Mayat 11 Tahun Masih Utuh, Ini Kesaksian Prof Kiai Ali Aziz
Perhatian serius Ngatimin, almarhum, dalam pembangunan masjid di kawasan Siwalankerto Surabaya, menjadi saksi kebaikannya selama hidup. Ia yang wafat pada 2009, ternyata mayatnya masih utuh hingga kini, yang terhilang sekitar 11 tahun.
"Saya melihat dan meraba secara langsung mayat Bapak Ngatimin (W. 2009) dengan tulang-tulang yang masih tersambung secara utuh, dan kain kafan yang masih baru. Hanya warnanya sedikit kecoklatan," tutur Prof. Dr. Moh. Ali Aziz, M.Ag.
Juru dakwah yang juga Guru Besar Ilmu Dakwah Universitas Islam Negeri (UIN) Sunan Ampel Surabaya menuturkan kesaksian, dan beredar di media sosial, Senin 2 Februari 2020. Lewat tulisannya "Mayat Utuh 11 Tahun: Nasionalis Religius", Kiai Ali Aziz hendak mempertegas kepribadian seseorang yang jasadnya utuh itu.
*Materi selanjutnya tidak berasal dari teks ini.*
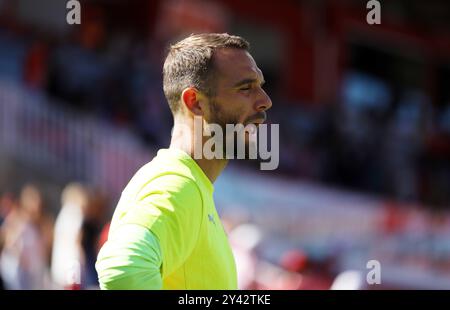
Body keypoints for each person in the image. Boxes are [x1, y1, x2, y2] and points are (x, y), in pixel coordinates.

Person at [95, 33, 272, 289]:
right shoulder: (178, 183)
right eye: (246, 88)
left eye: (261, 86)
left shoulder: (193, 186)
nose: (265, 101)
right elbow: (123, 268)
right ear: (195, 103)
"Semasa hidupnya, pria kurus bersebelahan dengan rumah saya di Siwalankerto Surabaya itu pada tahun 1980-an berdarah-darah mencari sumbangan untuk pembangunan masjid megah yang dinikmati masyarakat sekarang. Pada saat itu, ekonomi masyarakat tidak sebaik sekarang, sehingga nyaris semua panitia pembangunan menyerah," kata Kiai Ali Aziz, yang Ketua Yayasan Kiai Ibrahim Siwalankerto Surabaya.
Menurutnya, semua penduduk menjadi saksi, kakek tanpa anak itu jarang tidur untuk membetulkan kran, lampu, dan semua perlengkapan masjid. Terkadang, ia sendirian membersihkan selokan dan dekorasi kampung, pos kamling dan sebagainya tanpa imbalan sedikit pun. Ia benar-benar Muslim nasionalis-religius: all out demi masjid, demi TK dan SD Kiai Ibrahim, dan demi bangsa dan negara.
"Berkali-kali juga, pagi buta ia mencari anak-anak saya, juga anak-anak yang lain sekadar memberikan mainan tradisional bikinannya," kata Kiai Ali Aziz.
Pada hari Minggu 1 Maret 2020, ketika memakamkan istrinya, Sumiatun bersatu dalam satu liang, "Saya meneteskan air mata mengenang kemuliaan kakek Ngatimin: sosok Muslim yang cinta Allah, cinta Rasulullah, cinta bangsa, cinta keluarga dan cinta anak-anak siapapun. Allahummaghfir lahuma, warhamhuma."
Demikian kesaksian Kiai Prof Muhammad Ali Aziz.